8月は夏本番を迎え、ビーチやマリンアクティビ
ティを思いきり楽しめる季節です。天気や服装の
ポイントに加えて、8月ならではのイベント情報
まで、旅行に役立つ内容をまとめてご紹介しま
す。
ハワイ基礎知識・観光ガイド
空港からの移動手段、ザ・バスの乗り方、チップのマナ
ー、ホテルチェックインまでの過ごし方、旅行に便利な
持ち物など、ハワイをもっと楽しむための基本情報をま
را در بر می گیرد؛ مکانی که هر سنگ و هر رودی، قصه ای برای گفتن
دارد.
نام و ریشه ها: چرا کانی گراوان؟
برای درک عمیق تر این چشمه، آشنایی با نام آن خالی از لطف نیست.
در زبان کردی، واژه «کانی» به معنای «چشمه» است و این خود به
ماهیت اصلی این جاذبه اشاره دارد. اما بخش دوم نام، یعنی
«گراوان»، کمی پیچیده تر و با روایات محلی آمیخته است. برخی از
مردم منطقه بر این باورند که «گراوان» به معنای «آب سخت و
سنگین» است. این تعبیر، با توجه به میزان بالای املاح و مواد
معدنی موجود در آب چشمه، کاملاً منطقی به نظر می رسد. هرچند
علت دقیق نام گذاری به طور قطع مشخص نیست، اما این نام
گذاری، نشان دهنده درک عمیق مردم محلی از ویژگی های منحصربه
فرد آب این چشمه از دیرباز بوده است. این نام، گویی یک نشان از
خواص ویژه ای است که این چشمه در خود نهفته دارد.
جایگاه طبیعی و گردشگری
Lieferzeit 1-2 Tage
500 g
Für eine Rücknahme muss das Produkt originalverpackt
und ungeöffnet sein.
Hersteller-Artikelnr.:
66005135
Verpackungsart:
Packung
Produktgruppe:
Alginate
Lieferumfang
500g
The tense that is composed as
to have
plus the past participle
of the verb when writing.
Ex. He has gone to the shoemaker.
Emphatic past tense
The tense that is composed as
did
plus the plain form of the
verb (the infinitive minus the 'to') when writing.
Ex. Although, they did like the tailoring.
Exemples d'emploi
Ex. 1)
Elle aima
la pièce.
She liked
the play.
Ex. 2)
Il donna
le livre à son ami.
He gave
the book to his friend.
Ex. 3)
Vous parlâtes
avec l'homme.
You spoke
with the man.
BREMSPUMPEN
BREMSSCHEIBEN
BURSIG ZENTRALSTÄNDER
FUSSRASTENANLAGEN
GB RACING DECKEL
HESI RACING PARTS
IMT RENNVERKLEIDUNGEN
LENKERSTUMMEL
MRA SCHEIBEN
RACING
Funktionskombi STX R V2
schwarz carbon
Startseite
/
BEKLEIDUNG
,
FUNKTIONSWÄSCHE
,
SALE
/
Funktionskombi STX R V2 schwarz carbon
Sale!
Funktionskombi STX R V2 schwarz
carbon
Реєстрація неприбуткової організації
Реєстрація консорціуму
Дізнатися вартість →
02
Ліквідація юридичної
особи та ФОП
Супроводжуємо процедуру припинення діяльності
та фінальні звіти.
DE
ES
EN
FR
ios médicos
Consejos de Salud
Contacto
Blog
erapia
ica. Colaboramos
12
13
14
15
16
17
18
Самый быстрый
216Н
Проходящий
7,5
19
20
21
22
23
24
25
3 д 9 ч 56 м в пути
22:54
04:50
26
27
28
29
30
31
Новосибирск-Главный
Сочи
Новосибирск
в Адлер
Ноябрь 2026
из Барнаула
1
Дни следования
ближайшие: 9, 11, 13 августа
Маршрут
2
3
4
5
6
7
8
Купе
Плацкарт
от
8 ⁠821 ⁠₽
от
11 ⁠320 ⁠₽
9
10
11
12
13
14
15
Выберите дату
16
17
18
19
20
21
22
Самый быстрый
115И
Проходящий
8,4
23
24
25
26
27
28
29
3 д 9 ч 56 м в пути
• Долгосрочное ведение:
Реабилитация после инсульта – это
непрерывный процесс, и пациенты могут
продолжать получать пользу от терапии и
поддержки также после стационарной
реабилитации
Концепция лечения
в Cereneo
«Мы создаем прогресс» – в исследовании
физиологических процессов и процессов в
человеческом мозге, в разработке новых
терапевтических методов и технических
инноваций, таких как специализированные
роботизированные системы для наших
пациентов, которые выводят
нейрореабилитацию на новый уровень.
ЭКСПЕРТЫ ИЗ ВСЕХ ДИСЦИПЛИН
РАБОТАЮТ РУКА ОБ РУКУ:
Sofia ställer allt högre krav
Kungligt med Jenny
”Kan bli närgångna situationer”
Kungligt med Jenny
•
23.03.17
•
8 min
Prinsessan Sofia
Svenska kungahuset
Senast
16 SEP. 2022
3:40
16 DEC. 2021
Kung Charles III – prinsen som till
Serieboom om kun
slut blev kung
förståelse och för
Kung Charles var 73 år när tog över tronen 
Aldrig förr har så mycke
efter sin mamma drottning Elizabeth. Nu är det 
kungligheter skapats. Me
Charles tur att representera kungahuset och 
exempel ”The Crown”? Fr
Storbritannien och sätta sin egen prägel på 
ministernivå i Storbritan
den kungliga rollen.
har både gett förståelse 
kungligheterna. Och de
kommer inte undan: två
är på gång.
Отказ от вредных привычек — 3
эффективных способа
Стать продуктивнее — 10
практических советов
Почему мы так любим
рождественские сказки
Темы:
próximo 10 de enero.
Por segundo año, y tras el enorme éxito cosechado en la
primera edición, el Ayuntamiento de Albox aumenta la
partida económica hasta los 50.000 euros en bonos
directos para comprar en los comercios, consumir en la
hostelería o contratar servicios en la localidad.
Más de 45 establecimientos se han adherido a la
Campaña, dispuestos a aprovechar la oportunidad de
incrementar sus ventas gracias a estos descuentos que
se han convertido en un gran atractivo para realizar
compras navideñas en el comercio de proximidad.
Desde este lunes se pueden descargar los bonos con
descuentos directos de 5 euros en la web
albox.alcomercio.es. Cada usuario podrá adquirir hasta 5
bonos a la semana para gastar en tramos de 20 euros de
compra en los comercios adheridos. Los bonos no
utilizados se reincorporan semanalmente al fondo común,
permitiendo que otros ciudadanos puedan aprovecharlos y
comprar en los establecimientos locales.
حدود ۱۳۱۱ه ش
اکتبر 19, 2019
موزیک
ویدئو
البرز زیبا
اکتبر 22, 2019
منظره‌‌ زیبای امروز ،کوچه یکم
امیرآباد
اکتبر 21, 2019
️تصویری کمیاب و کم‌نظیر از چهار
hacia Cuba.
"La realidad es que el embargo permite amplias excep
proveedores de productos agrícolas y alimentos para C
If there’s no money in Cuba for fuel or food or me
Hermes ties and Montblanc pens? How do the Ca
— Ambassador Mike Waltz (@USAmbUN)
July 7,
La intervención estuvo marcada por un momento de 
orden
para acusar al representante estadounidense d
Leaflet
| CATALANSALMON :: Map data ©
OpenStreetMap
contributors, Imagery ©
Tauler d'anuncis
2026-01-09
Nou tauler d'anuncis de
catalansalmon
━━━━━━━━━━━━━━━━
> [EXERCISE DIRECTIONS]: What are the lines above, starting at the one with "är på gång." and ending at the one with "partida económica hasta"? Give them again exactly, and only them.

> [RESPONSE TO THE EXERCISE]:
är på gång.
Отказ от вредных привычек — 3
эффективных способа
Стать продуктивнее — 10
практических советов
Почему мы так любим
рождественские сказки
Темы:
próximo 10 de enero.
Por segundo año, y tras el enorme éxito cosechado en la
primera edición, el Ayuntamiento de Albox aumenta la
partida económica hasta los 50.000 euros en bonos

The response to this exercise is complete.